§ **Try it**
Using the listing below, set down each line from the line containing "6. **Use pull-to-refresh**" through the line containing "9. **Test landscape", both ends included, exactly and with nothing added.

· · · ·

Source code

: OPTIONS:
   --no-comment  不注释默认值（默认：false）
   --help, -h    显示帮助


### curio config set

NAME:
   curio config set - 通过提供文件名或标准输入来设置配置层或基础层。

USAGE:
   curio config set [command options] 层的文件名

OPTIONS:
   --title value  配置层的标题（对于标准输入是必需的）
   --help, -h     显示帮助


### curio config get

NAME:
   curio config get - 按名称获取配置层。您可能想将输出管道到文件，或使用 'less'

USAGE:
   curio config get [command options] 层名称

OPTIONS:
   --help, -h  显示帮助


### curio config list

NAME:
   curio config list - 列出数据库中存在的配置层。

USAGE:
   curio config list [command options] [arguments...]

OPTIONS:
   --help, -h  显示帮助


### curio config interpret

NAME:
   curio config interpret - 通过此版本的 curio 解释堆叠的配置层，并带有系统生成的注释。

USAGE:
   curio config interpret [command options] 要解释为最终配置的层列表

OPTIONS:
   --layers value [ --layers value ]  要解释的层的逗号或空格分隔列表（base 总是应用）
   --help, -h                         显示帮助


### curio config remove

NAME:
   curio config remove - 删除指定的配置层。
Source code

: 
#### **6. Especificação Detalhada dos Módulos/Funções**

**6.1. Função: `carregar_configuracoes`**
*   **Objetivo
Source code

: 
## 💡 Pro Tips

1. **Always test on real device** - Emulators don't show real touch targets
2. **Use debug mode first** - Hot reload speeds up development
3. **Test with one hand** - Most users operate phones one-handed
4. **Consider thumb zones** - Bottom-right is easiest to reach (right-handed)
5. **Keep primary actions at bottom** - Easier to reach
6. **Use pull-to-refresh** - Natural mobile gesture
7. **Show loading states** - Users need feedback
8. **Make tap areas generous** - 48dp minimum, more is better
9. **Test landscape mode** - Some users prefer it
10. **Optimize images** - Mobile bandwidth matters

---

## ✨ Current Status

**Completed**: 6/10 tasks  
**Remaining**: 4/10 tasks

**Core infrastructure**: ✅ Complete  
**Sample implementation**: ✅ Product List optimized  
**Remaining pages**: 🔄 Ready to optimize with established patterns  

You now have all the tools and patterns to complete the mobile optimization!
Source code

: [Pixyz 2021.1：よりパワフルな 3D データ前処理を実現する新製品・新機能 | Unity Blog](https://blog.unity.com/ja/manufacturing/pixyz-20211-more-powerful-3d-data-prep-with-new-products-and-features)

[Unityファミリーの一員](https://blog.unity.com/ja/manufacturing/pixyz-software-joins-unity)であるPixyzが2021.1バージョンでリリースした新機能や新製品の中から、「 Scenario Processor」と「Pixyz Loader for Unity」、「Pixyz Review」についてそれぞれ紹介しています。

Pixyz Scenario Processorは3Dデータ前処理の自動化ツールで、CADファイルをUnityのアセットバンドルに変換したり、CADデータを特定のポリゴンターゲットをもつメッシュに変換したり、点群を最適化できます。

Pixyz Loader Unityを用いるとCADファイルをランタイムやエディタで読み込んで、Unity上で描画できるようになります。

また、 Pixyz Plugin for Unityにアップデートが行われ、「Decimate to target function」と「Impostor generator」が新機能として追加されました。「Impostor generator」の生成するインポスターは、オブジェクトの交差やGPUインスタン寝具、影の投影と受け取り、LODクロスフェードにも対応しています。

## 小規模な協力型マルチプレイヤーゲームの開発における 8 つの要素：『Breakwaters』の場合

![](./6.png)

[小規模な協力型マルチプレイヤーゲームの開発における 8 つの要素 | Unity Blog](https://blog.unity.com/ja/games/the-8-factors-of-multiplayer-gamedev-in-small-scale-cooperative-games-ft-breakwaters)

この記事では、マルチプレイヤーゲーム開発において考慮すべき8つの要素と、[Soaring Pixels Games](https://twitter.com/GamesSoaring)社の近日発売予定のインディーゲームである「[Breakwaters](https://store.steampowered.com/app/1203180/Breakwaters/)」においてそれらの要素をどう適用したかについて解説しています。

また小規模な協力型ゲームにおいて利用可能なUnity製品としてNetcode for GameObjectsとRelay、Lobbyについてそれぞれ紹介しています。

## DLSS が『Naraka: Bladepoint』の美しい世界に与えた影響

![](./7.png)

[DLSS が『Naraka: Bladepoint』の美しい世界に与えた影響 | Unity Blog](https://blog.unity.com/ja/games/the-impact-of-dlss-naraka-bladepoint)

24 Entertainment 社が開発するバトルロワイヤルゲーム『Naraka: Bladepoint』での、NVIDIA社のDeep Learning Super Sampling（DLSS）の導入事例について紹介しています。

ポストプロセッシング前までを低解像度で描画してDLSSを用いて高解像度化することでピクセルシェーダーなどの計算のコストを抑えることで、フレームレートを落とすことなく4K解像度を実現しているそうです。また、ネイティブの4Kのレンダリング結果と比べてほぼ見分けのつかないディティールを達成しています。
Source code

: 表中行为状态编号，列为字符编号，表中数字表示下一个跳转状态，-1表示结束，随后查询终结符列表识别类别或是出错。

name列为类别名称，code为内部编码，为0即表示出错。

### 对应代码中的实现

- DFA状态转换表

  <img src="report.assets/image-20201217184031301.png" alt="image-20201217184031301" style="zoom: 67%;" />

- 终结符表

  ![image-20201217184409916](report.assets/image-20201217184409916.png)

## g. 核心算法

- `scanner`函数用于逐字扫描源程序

· · · ·

§ **Expected answer**
6. **Use pull-to-refresh** - Natural mobile gesture
7. **Show loading states** - Users need feedback
8. **Make tap areas generous** - 48dp minimum, more is better
9. **Test landscape mode** - Some users prefer it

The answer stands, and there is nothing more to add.